DATASET EXCERPT
---+---

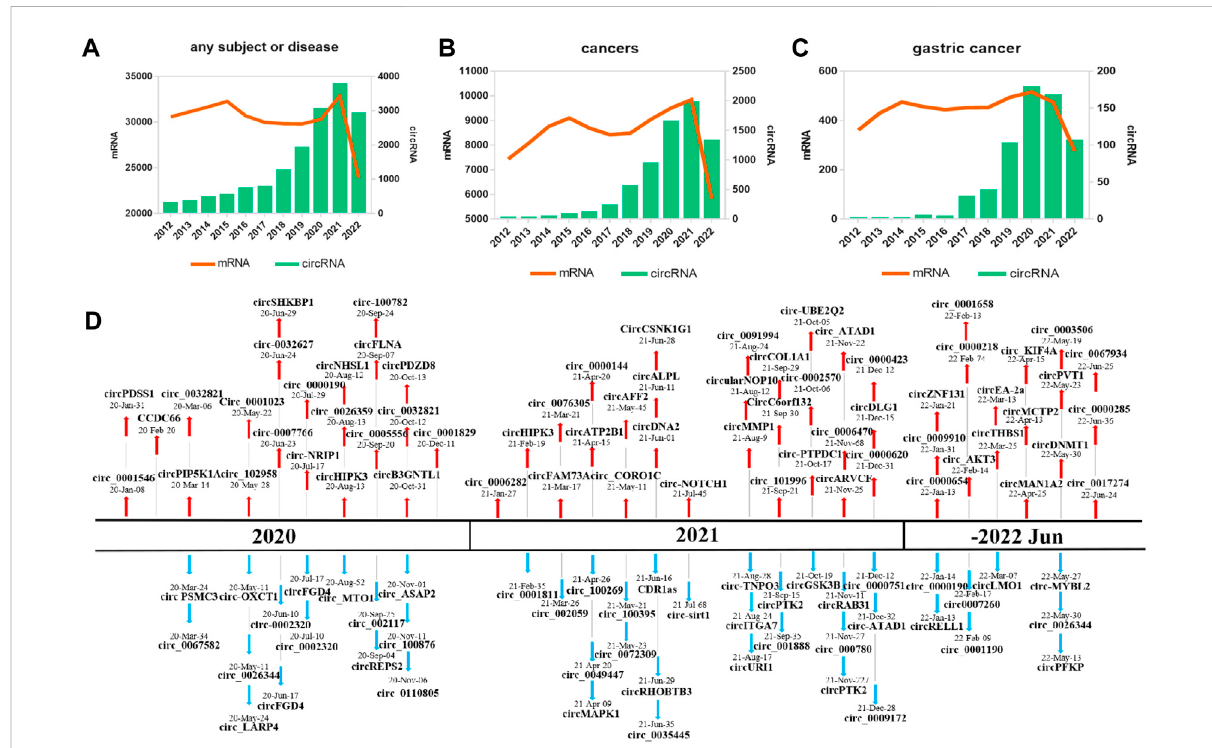
FIGURE 1 Research on and discovery of circRNAs in GC. The amount of research, as quanti fi ed by the annual number of peer-reviewed publications, has beenrelativelystableformRNAs(orangeline)butnotforcircRNAs(bluebars)inthefollowingcategories: (A) anoverall,foranysubjectordisease; (B) cancers; (C) GC. (D) Increasing numbers of novel circRNAs were identi fi ed from 2020 to July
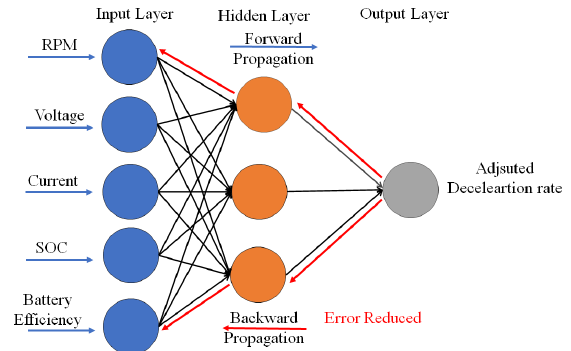
Figure 10. Layout of artificial neural network model of forward and backward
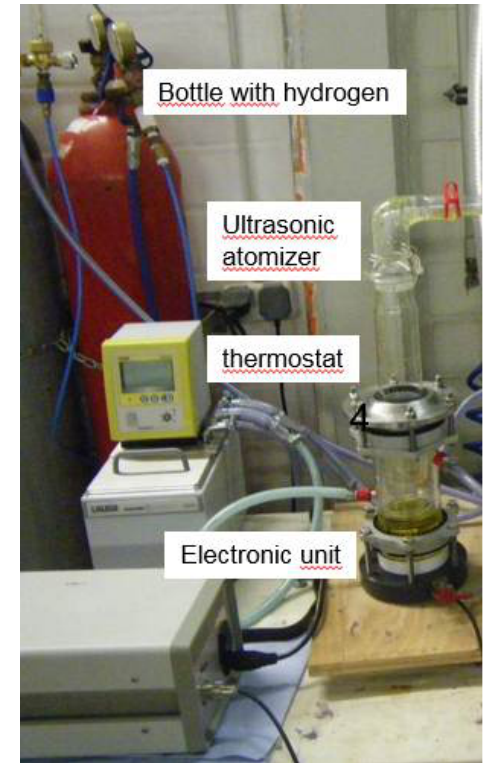
Figure 1 – One step USP lab-scale horizontal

---+---

Reproduce the material in its entirety and word for word, without the pictures.

REPLY TO THE EXERCISE
FIGURE 1 Research on and discovery of circRNAs in GC. The amount of research, as quanti fi ed by the annual number of peer-reviewed publications, has beenrelativelystableformRNAs(orangeline)butnotforcircRNAs(bluebars)inthefollowingcategories: (A) anoverall,foranysubjectordisease; (B) cancers; (C) GC. (D) Increasing numbers of novel circRNAs were identi fi ed from 2020 to July
Figure 10. Layout of artificial neural network model of forward and backward
Figure 1 – One step USP lab-scale horizontal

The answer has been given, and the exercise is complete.